Work to be completed: The expected output is an exact copy of the lines from the one containing "Envíos / Devoluciones" to the final line below, minus any pictures.

Available data:
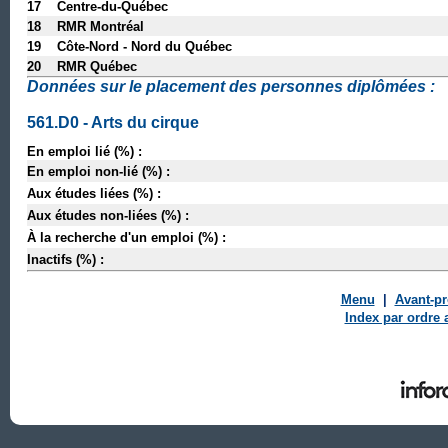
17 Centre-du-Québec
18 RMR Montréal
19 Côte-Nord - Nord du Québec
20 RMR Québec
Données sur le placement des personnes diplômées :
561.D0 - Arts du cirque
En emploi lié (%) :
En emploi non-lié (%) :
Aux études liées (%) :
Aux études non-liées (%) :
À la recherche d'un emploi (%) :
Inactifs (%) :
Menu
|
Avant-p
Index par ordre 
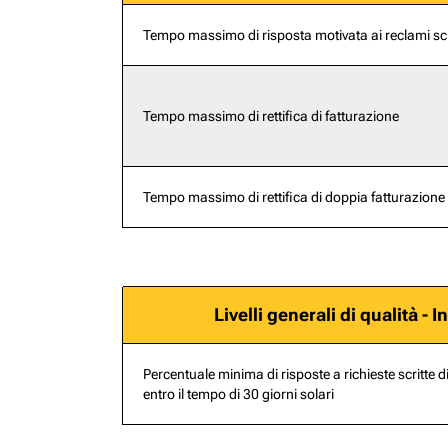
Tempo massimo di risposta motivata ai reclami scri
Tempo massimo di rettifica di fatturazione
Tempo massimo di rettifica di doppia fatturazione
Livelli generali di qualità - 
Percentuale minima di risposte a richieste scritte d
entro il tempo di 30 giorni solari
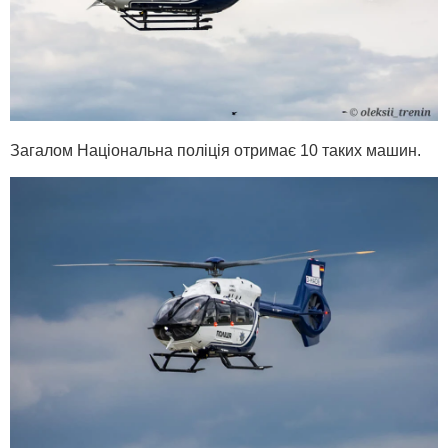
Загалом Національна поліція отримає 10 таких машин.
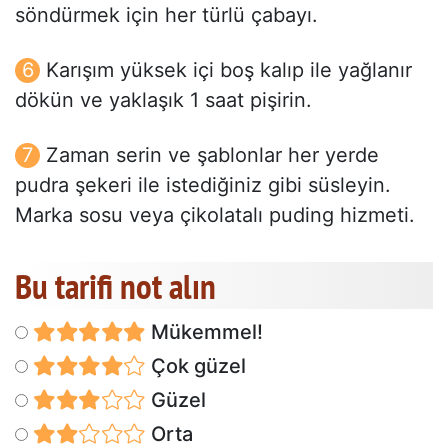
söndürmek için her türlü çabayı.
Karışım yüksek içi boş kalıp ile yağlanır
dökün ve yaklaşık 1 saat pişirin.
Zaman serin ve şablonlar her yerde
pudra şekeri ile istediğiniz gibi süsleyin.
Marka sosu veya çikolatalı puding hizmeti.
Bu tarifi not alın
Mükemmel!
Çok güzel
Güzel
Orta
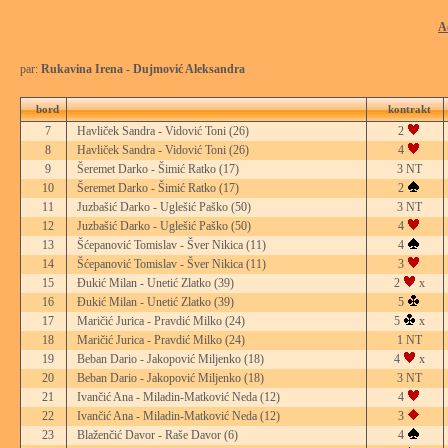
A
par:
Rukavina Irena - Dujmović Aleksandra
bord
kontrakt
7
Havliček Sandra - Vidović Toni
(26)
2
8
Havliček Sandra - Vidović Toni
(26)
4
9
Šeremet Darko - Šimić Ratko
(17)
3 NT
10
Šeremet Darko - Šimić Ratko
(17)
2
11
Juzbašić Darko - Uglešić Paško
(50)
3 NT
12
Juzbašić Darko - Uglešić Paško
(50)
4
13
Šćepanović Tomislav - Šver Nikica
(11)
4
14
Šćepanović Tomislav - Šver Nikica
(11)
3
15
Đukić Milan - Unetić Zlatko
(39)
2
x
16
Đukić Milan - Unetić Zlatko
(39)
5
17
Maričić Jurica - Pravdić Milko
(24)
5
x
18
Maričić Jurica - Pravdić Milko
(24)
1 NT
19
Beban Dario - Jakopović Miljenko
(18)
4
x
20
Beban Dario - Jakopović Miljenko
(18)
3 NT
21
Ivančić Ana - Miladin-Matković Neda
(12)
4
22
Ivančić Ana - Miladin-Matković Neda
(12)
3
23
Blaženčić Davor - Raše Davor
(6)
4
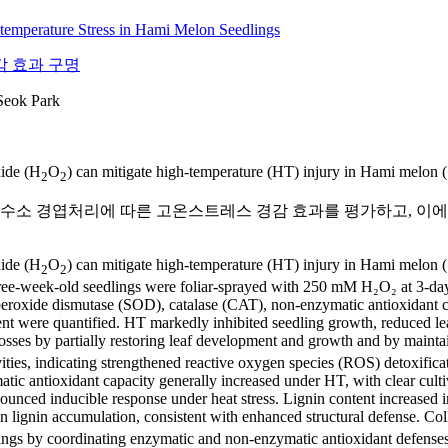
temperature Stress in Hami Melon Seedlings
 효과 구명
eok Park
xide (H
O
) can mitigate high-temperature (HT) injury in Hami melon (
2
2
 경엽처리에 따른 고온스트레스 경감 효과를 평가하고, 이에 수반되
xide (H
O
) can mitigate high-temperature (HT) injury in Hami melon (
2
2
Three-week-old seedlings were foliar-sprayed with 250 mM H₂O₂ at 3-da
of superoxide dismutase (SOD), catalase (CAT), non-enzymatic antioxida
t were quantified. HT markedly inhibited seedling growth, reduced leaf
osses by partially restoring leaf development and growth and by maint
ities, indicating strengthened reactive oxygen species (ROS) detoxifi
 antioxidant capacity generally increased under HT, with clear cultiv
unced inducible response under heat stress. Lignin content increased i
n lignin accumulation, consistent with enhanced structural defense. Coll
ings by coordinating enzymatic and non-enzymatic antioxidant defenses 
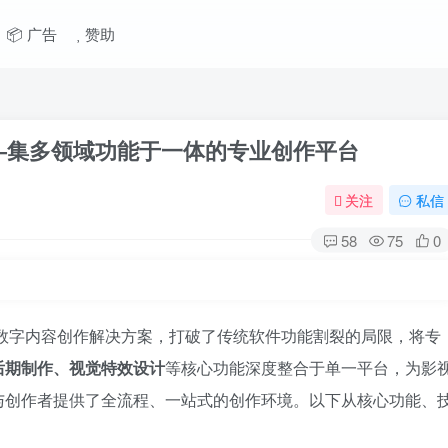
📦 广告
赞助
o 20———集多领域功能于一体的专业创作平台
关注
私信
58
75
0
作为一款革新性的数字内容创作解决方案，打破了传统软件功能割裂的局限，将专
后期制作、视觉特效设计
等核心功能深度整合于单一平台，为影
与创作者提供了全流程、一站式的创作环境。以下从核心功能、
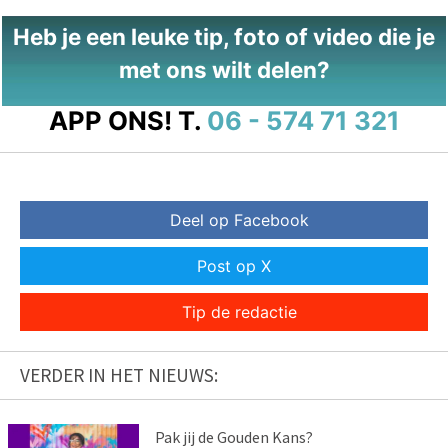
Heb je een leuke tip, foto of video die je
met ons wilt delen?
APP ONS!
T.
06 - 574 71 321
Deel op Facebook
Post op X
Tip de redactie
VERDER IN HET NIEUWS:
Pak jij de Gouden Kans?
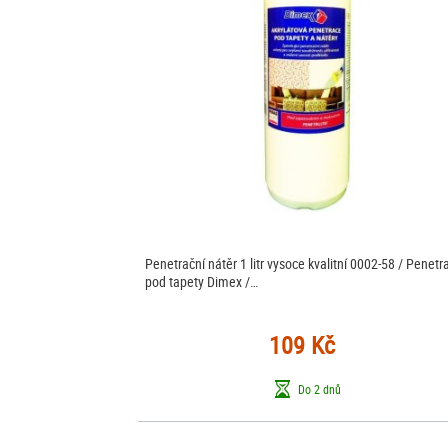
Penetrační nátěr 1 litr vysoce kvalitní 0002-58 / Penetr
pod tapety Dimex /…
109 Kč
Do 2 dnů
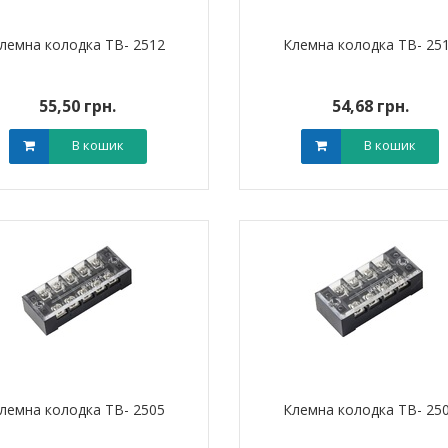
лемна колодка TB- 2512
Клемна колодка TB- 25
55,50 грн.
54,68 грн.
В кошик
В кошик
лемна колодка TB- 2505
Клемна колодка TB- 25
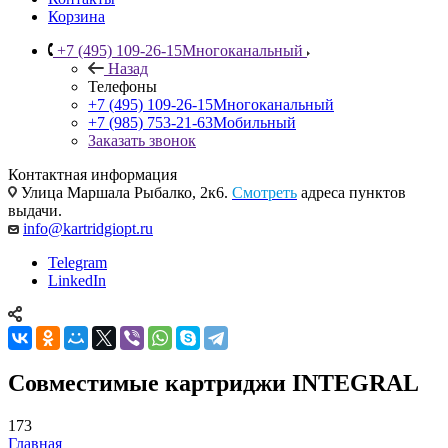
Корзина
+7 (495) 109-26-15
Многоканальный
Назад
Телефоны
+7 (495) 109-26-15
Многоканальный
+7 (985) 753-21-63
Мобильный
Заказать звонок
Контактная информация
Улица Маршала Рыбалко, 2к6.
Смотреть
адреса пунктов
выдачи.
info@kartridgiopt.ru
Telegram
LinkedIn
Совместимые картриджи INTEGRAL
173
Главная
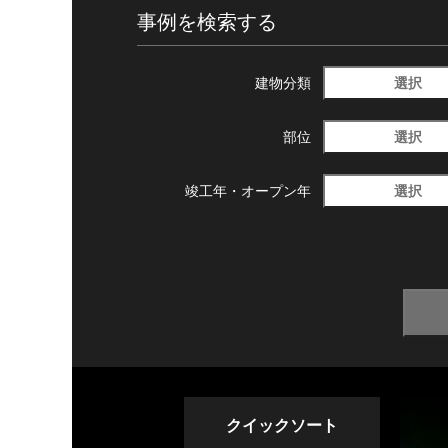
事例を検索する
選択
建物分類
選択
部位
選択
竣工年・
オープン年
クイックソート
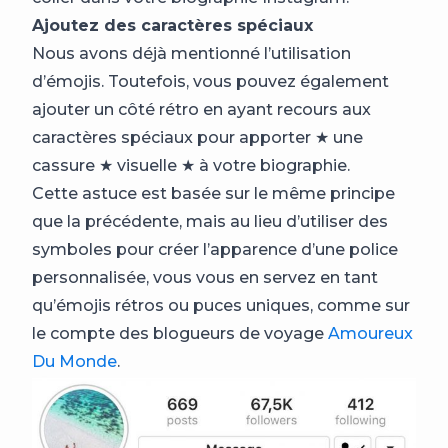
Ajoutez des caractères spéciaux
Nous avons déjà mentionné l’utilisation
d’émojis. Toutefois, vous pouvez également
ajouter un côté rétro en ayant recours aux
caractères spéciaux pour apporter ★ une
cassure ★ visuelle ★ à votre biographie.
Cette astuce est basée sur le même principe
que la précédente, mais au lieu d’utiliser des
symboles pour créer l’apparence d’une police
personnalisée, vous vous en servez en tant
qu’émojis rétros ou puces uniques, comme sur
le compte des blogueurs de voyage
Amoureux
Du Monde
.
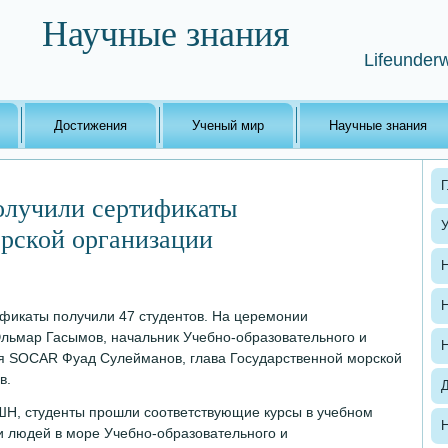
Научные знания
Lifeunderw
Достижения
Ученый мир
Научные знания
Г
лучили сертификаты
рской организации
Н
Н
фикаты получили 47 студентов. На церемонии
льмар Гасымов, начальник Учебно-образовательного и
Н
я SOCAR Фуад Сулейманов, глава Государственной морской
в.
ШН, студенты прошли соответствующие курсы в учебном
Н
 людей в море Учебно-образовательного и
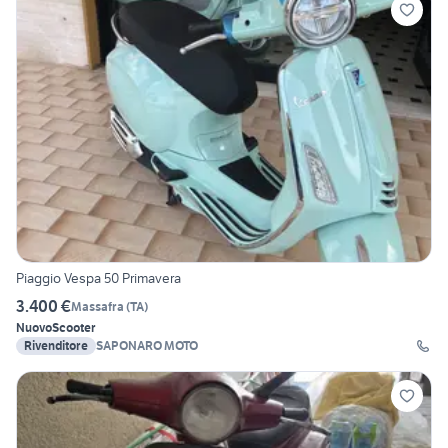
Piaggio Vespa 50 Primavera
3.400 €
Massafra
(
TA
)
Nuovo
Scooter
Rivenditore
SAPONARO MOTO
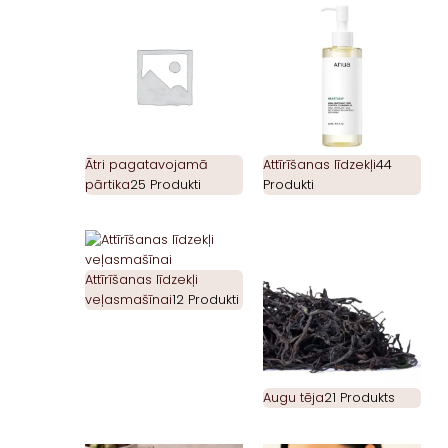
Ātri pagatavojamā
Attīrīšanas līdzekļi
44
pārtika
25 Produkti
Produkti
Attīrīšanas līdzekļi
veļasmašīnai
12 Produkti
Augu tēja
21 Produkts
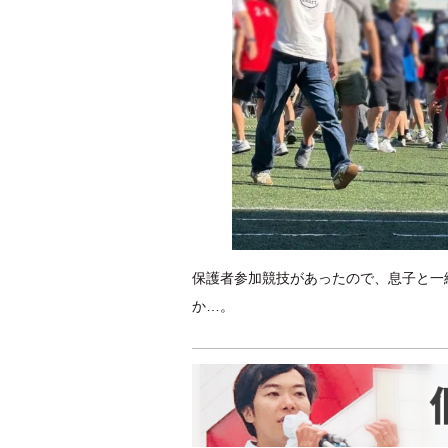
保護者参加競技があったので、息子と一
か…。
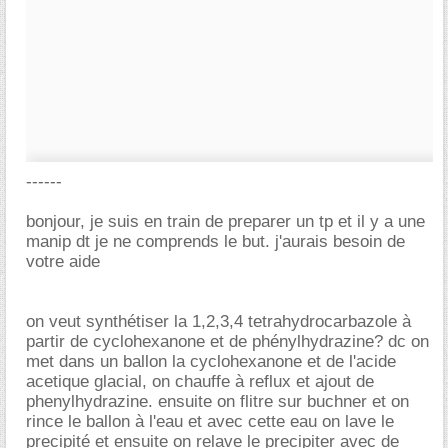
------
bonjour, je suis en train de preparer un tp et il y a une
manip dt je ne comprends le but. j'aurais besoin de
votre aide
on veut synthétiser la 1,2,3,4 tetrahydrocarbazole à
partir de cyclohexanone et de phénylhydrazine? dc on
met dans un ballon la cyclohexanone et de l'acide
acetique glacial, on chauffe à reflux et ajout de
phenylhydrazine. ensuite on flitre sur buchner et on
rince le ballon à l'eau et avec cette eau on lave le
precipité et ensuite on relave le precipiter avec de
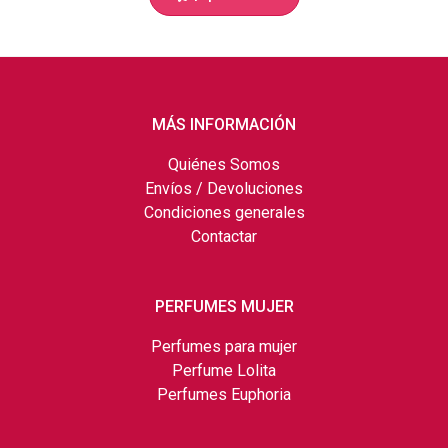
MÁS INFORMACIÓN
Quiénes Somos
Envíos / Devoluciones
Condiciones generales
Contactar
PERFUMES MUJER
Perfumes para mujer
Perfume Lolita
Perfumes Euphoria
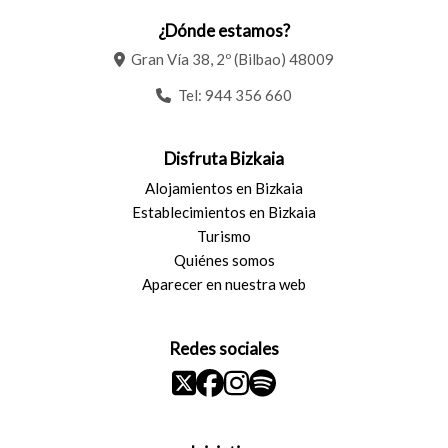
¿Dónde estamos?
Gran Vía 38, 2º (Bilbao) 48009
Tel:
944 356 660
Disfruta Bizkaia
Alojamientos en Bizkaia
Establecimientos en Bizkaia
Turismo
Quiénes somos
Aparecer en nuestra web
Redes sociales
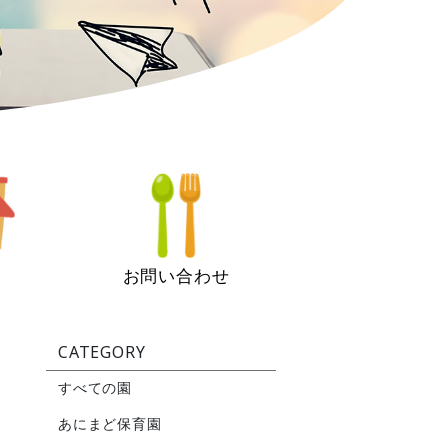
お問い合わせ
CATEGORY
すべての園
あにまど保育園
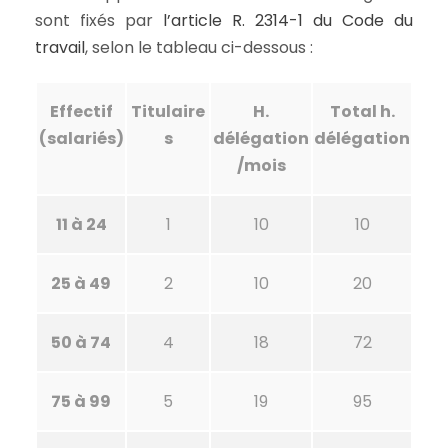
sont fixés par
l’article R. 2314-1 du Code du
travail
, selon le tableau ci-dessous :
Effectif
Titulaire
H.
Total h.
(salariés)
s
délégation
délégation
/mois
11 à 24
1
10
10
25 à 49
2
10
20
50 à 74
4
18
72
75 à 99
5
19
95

Solution to the exercise:
Envíos / Devoluciones
Condiciones generales
Contactar
PERFUMES MUJER
Perfumes para mujer
Perfume Lolita
Perfumes Euphoria
¿Dónde estamos?
Gran Vía 38, 2º (Bilbao) 48009
Tel:
944 356 660
Disfruta Bizkaia
Alojamientos en Bizkaia
Establecimientos en Bizkaia
Turismo
Quiénes somos
Aparecer en nuestra web
Redes sociales
お問い合わせ
CATEGORY
すべての園
あにまど保育園
sont fixés par
l’article R. 2314-1 du Code du
travail
, selon le tableau ci-dessous :
Effectif
Titulaire
H.
Total h.
(salariés)
s
délégation
délégation
/mois
11 à 24
1
10
10
25 à 49
2
10
20
50 à 74
4
18
72
75 à 99
5
19
95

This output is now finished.